Material shown START

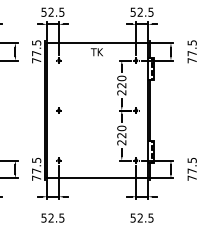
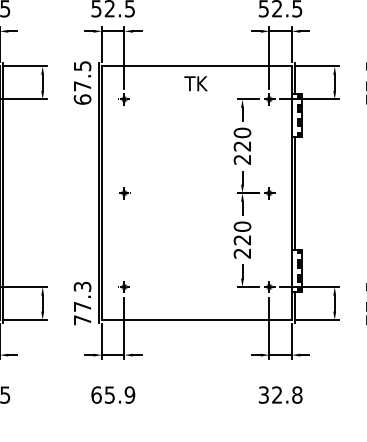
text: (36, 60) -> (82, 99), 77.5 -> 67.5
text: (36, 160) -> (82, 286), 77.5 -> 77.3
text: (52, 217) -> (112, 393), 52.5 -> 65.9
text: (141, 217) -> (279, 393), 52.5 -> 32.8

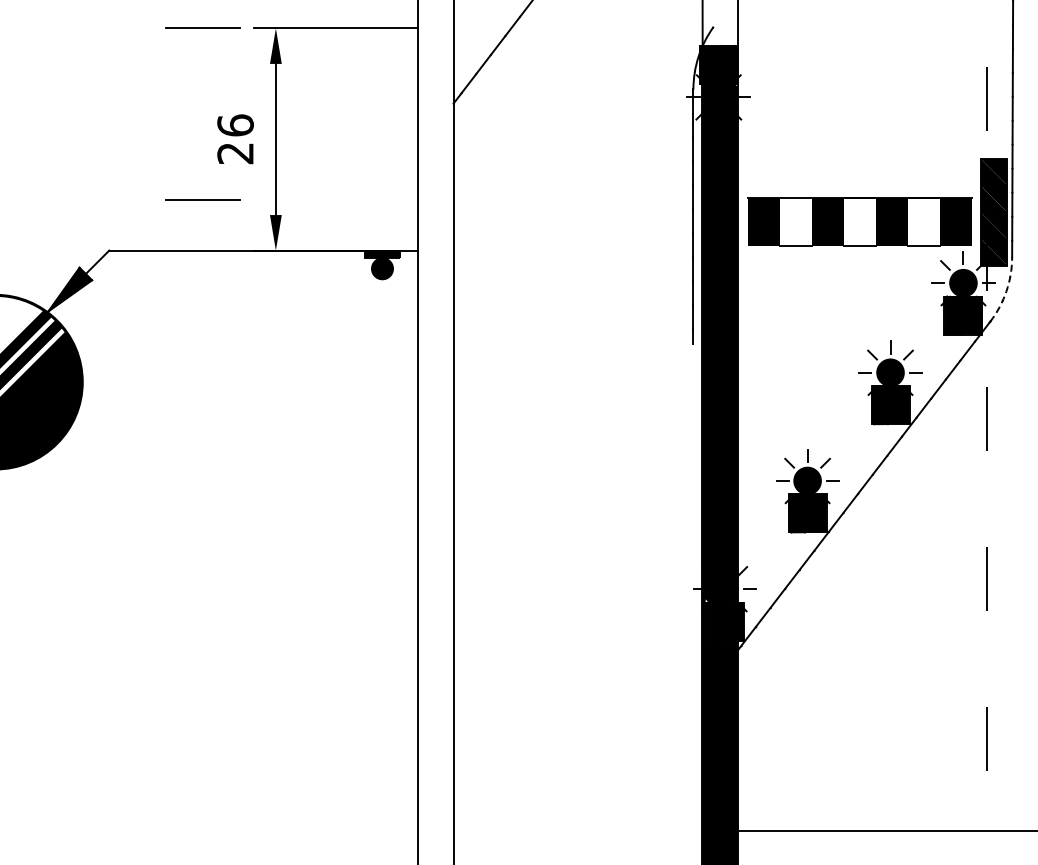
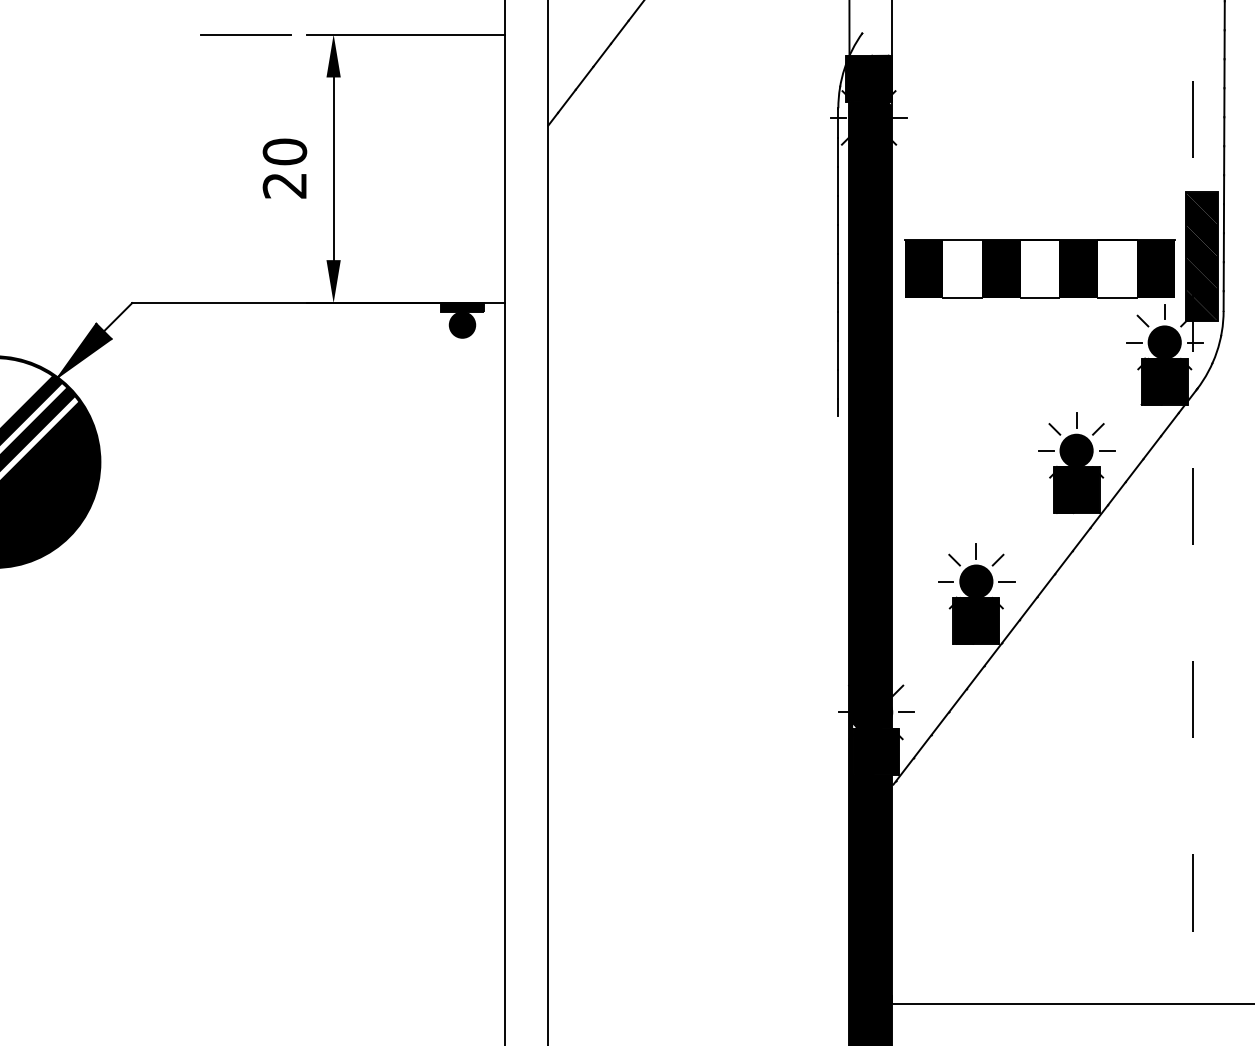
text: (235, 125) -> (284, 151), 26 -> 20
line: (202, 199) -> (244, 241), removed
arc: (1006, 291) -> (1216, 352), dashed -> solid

Material shown END

Aim of the task: Write out the data above exactly, minus any images.

Result below:
text: (36, 60) -> (82, 99), 77.5 -> 67.5
text: (36, 160) -> (82, 286), 77.5 -> 77.3
text: (52, 217) -> (112, 393), 52.5 -> 65.9
text: (141, 217) -> (279, 393), 52.5 -> 32.8

text: (235, 125) -> (284, 151), 26 -> 20
line: (202, 199) -> (244, 241), removed
arc: (1006, 291) -> (1216, 352), dashed -> solid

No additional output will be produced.